Mit Bertelsmann Arvato und Porta Möbel hat Dirk Otten darüber hinaus zwei weitere gewichtige Sponsoren gewinnen können. „Porta“, erklärt Dirk Otten, „unterstützt uns für mindestens drei Jahre.“

Zehn der 24 Jugendlichen, die am Training teilnehmen, leben auf dem Laibach Hof in Halle. „Das kommt großartig an“, schwärmt Leiterin Angelika Kuhlmann. „Es öffnen sich jetzt gegenseitig Welten“, findet sie. „Ich bin überzeugt, dass alle Beteiligten etwas davon haben.“
„Das Freizeitverhalten unserer Schüler ist oftmals eingeschränkt“, weiß Roman Knitter, Schulleiter der Michaelisschule. „Das Projekt war ein absoluter Glücksfall für unsere Schule. Es gab spontan 18 Interessenten. Die Schülerinnen und Schüler sind hoch motiviert, eben auch, gegen andere Mannschaften zu spielen, die nicht gehandicapt sind.

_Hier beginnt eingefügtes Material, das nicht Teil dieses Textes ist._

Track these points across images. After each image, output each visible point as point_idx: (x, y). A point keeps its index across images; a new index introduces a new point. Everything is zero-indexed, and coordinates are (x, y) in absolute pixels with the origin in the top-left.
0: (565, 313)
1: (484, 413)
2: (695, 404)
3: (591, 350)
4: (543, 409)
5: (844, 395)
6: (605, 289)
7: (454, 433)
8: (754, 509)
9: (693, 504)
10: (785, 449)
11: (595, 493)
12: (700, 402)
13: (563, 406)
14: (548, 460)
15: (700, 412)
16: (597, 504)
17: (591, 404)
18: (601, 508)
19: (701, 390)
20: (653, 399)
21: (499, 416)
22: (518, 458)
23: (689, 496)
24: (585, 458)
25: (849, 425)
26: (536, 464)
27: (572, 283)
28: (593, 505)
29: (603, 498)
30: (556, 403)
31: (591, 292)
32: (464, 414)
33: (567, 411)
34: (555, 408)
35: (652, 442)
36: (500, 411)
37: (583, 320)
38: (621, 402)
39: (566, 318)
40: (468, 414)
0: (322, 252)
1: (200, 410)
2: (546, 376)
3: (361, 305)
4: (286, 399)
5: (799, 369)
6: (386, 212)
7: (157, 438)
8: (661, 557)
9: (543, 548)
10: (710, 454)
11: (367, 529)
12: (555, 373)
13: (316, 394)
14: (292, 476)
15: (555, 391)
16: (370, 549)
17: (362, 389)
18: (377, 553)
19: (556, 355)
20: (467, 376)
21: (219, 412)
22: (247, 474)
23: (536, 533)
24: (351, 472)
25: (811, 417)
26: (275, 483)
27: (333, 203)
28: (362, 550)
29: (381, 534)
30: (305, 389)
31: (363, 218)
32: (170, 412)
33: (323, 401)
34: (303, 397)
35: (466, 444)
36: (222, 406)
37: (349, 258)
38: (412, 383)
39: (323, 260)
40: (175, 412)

Der Sport“, weiß er, „ist ein Transporter für viele andere Dinge.“  

Mit der Initiative „Einfach Fußball“  fördert die Bayer AG die Teilnahme von Kindern und Jugendlichen mit Behinderung am Vereinsfußball.  Deutscher Fußball-Bund  (DFB) und Bayer AG riefen die Initiative 2010  ins Leben. Dabei kooperiert Bayer mit Fußballvereinen, die ein regelmäßiges Training für Mädchen und Jungen mit einer geistigen oder Lern-Behinderung innerhalb ihres normalen Vereinssportbetriebes anbieten. In 15 Vereinen – darunter der Bundesligaclub Bayer 04 Leverkusen – stößt das Pilotprogramm auf große Resonanz. Rund 250 Mädchen und Jungen mit Behinderung spielen Woche für Woche „Einfach Fußball“. Tendenz: steigend. Ziel von „Einfach Fußball“ ist es, mehr Jugendlichen mit Behinderung den Zugang zum Vereinsfußball und damit die Teilnahme und gleichberechtigte Teilhabe am organisierten Breitensport zu ermöglichen. Mit dem Programm werden somit auch die Ziele der UN-Behindertenrechtskonvention verfolgt.